Experimental and epidemiological studies suggest a protective role for vitamin D in colorectal carcinogenesis, but evidence is inconclusive. Circulating 25-hydroxyvitamin D (25(OH)D) concentrations ...that minimize risk are unknown. Current Institute of Medicine (IOM) vitamin D guidance is based solely on bone health.

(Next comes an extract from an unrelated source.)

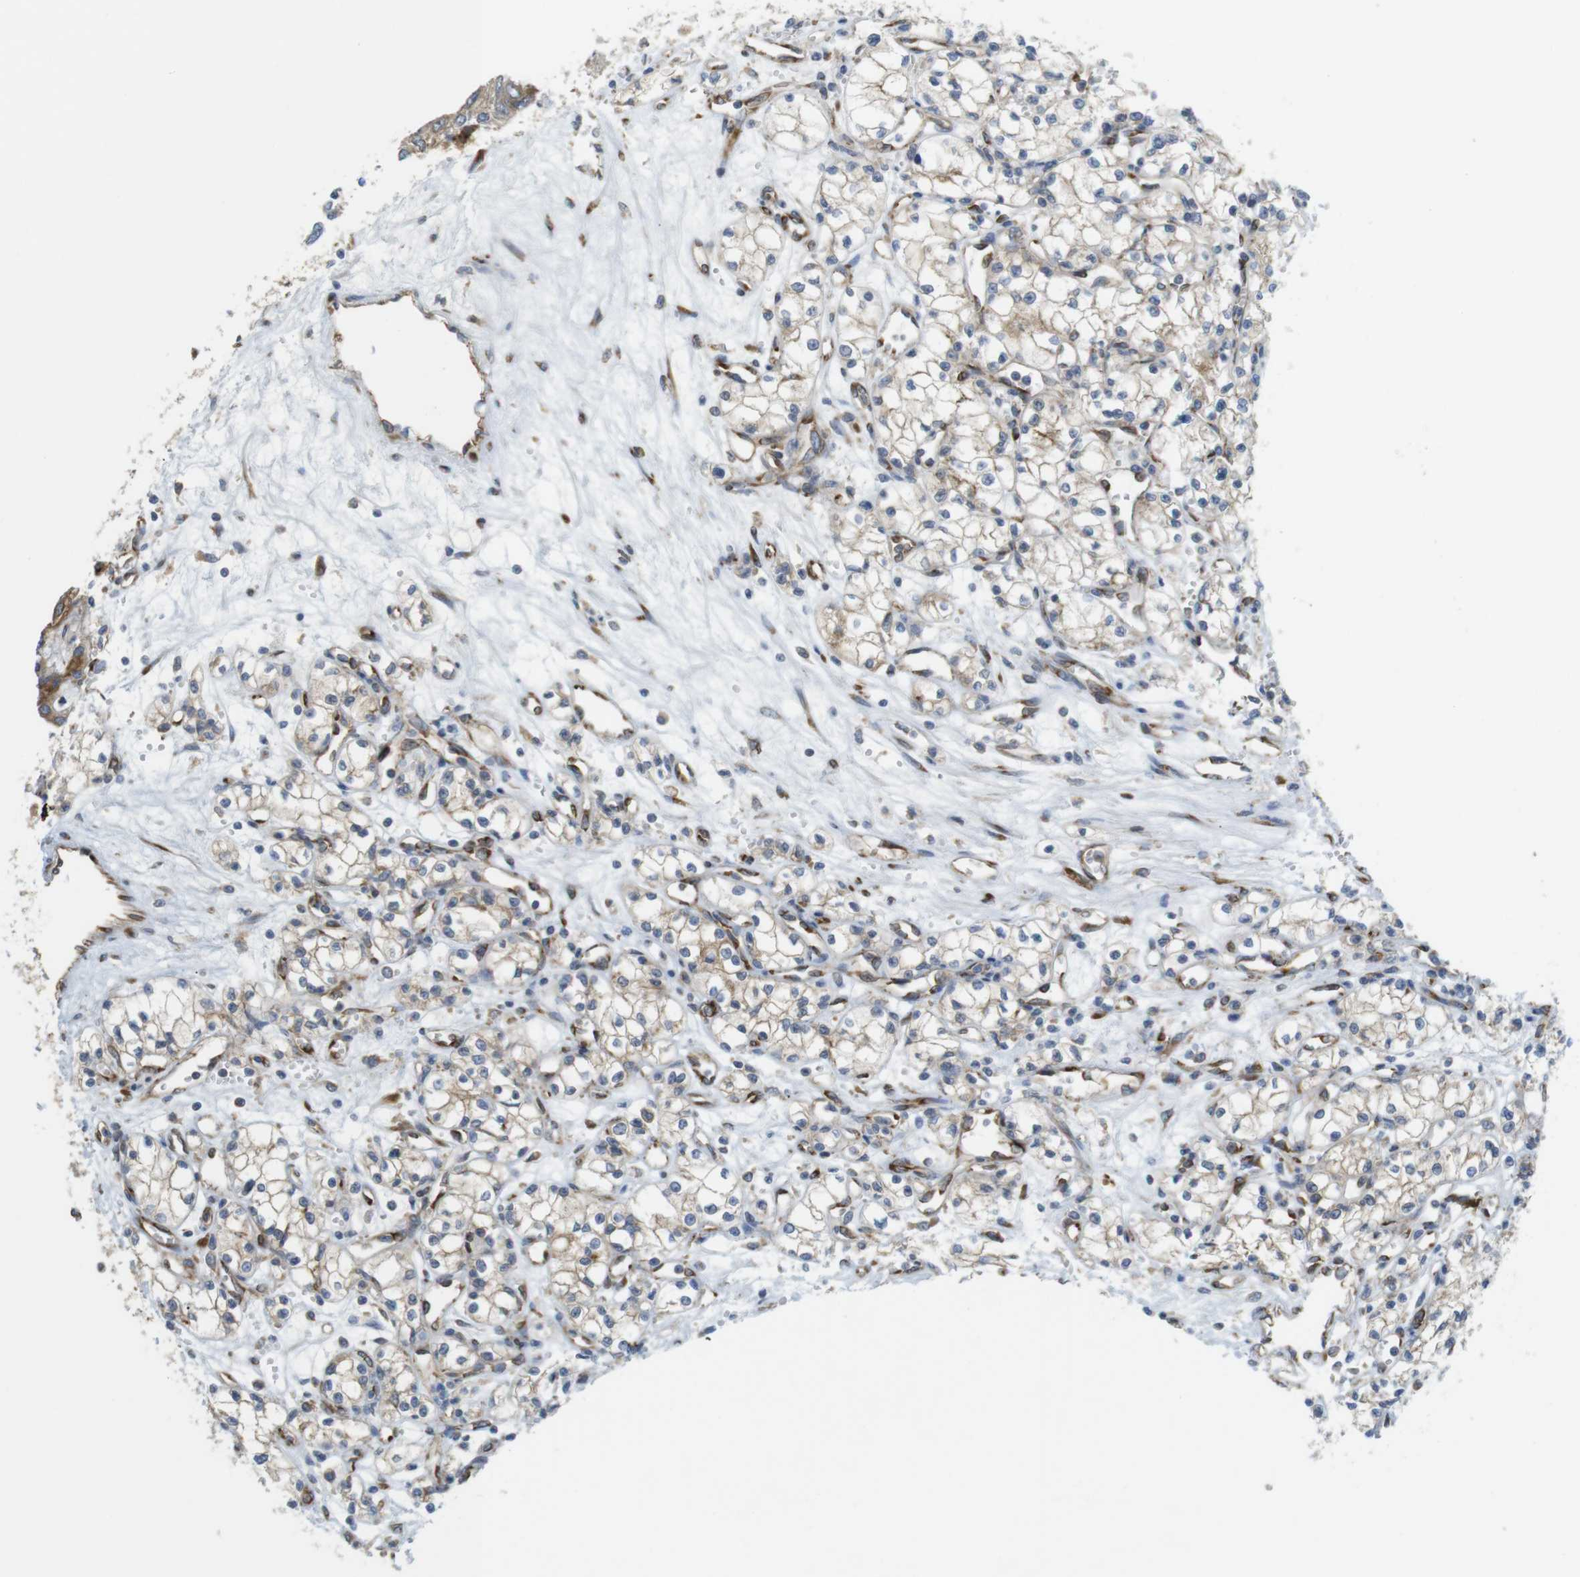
{"staining": {"intensity": "weak", "quantity": ">75%", "location": "cytoplasmic/membranous"}, "tissue": "renal cancer", "cell_type": "Tumor cells", "image_type": "cancer", "snomed": [{"axis": "morphology", "description": "Normal tissue, NOS"}, {"axis": "morphology", "description": "Adenocarcinoma, NOS"}, {"axis": "topography", "description": "Kidney"}], "caption": "Immunohistochemistry (IHC) (DAB) staining of human renal adenocarcinoma exhibits weak cytoplasmic/membranous protein expression in approximately >75% of tumor cells.", "gene": "PCNX2", "patient": {"sex": "male", "age": 59}}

We pooled participant-level data from 17 cohorts, comprising 5706 colorectal cancer case participants and 7107 control participants with a wide range of circulating 25(OH)D concentrations. For 30.1% of participants, 25(OH)D was newly measured. Previously measured 25(OH)D was calibrated to the same assay to permit estimating risk by absolute concentrations. Study-specific relative risks (RRs) for prediagnostic season-standardized 25(OH)D concentrations were calculated using conditional logistic regression and pooled using random effects models.

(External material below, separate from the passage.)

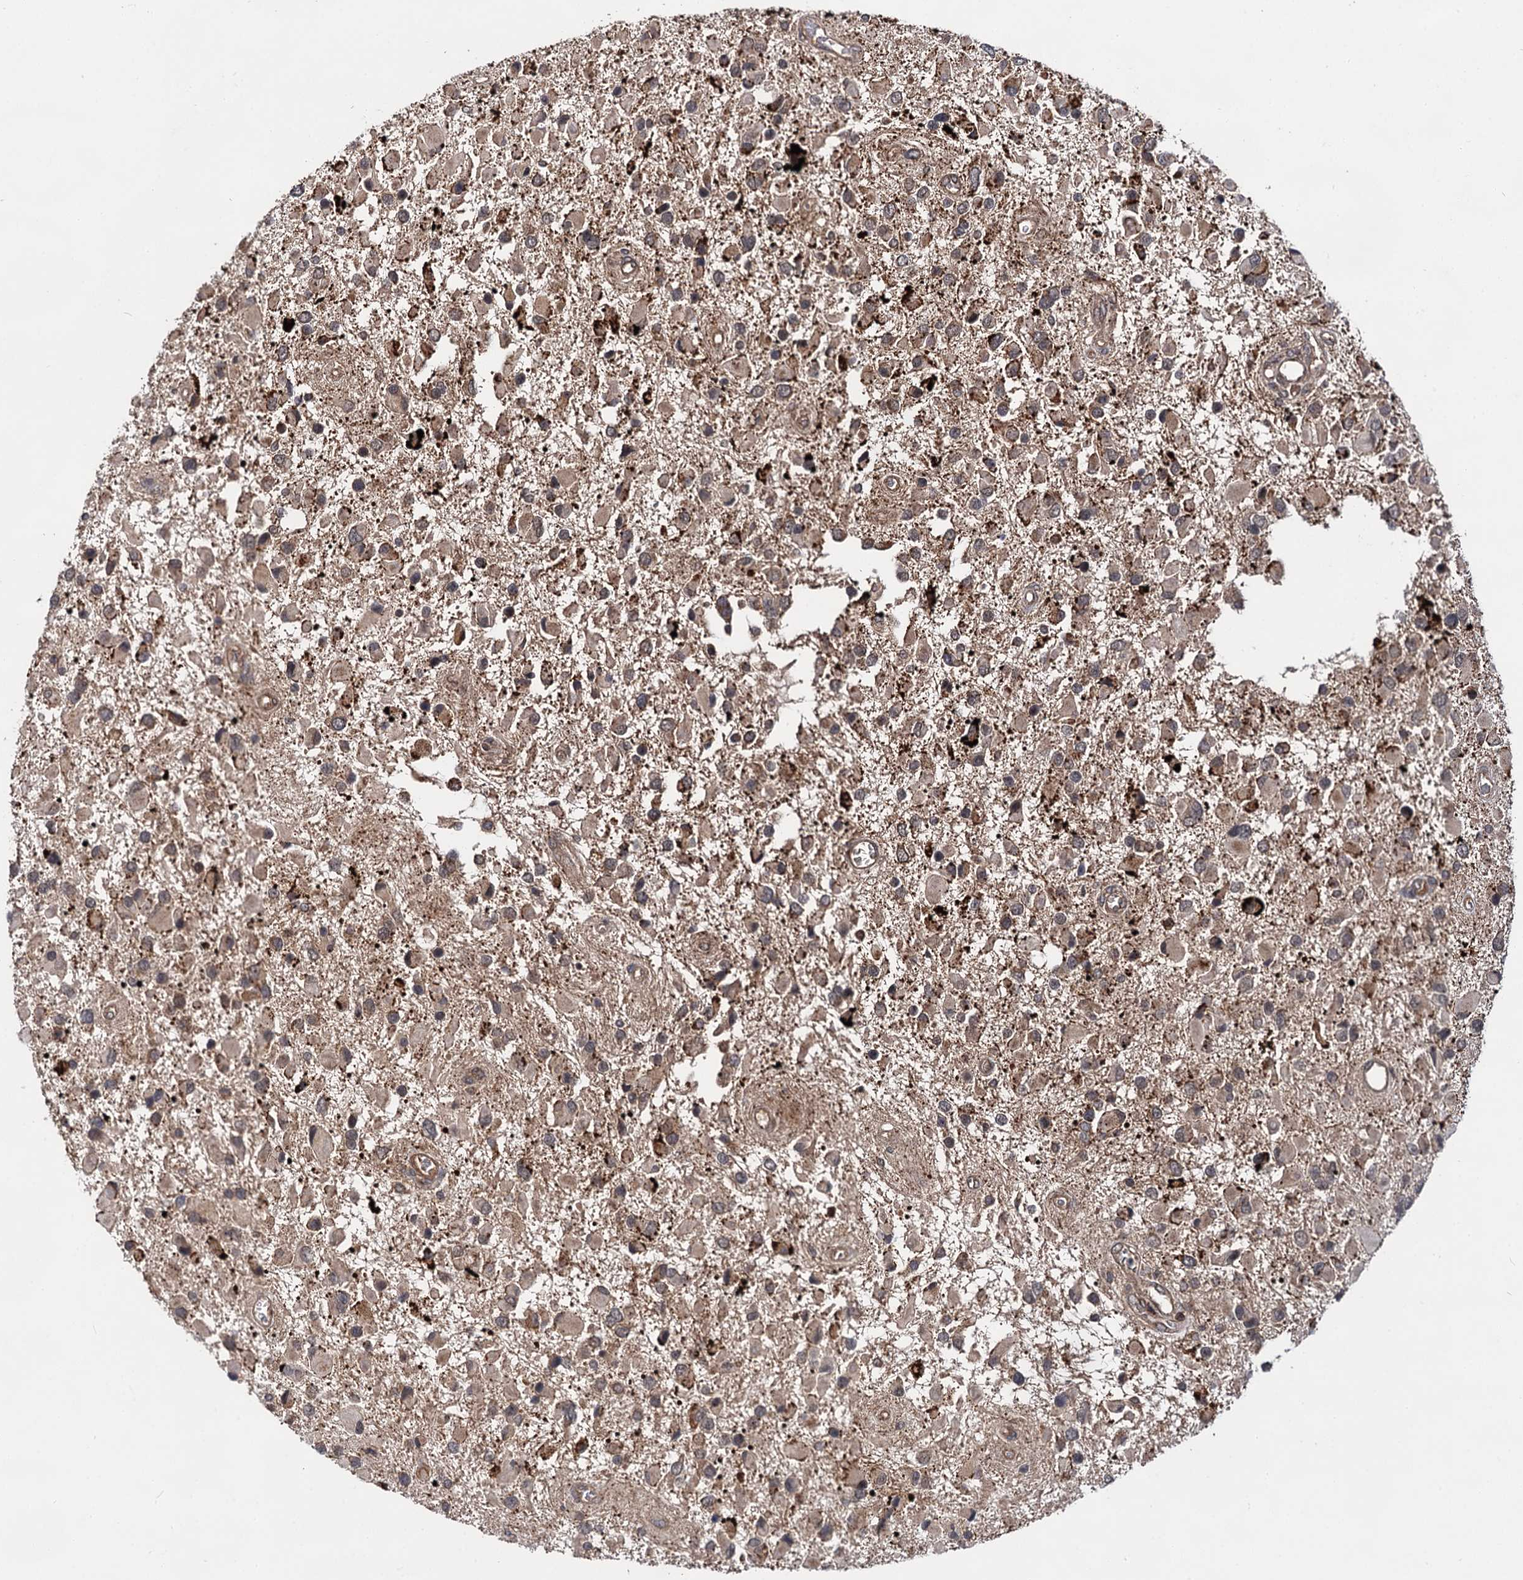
{"staining": {"intensity": "moderate", "quantity": "25%-75%", "location": "cytoplasmic/membranous"}, "tissue": "glioma", "cell_type": "Tumor cells", "image_type": "cancer", "snomed": [{"axis": "morphology", "description": "Glioma, malignant, High grade"}, {"axis": "topography", "description": "Brain"}], "caption": "Protein staining of glioma tissue shows moderate cytoplasmic/membranous staining in approximately 25%-75% of tumor cells.", "gene": "ABLIM1", "patient": {"sex": "male", "age": 53}}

Compared with the lower range of sufficiency for bone health (50-<62.5 nmol/L), deficient 25(OH)D (<30 nmol/L) was associated with 31% higher colorectal cancer risk (RR = 1.31, 95% confidence interval CI = 1.05 to 1.62); 25(OH)D above sufficiency (75-<87.5 and 87.5-<100 nmol/L) was associated with 19% (RR = 0.81, 95% CI = 0.67 to 0.99) and 27% (RR = 0.73, 95% CI = 0.59 to 0.91) lower risk, respectively. At 25(OH)D of 100 nmol/L or greater, risk did not continue to decline and was not statistically significantly reduced (RR = 0.91, 95% CI = 0.67 to 1.24, 3.5% of control participants). Associations were minimally affected when adjusting for body mass index, physical activity, or other risk factors. For each 25 nmol/L increment in circulating 25(OH)D, colorectal cancer risk was 19% lower in women (RR = 0.81, 95% CI = 0.75 to 0.87) and 7% lower in men (RR = 0.93, 95% CI = 0.86 to 1.00) (two-sided Pheterogeneity by sex = .008). Associations were inverse in all subgroups, including colorectal subsite, geographic region, and season of blood collection.
Higher circulating 25(OH)D was related to a statistically significant, substantially lower colorectal cancer risk in women and non-statistically significant lower risk in men. Optimal 25(OH)D concentrations for colorectal cancer risk reduction, 75-100 nmol/L, appear higher than current IOM recommendations.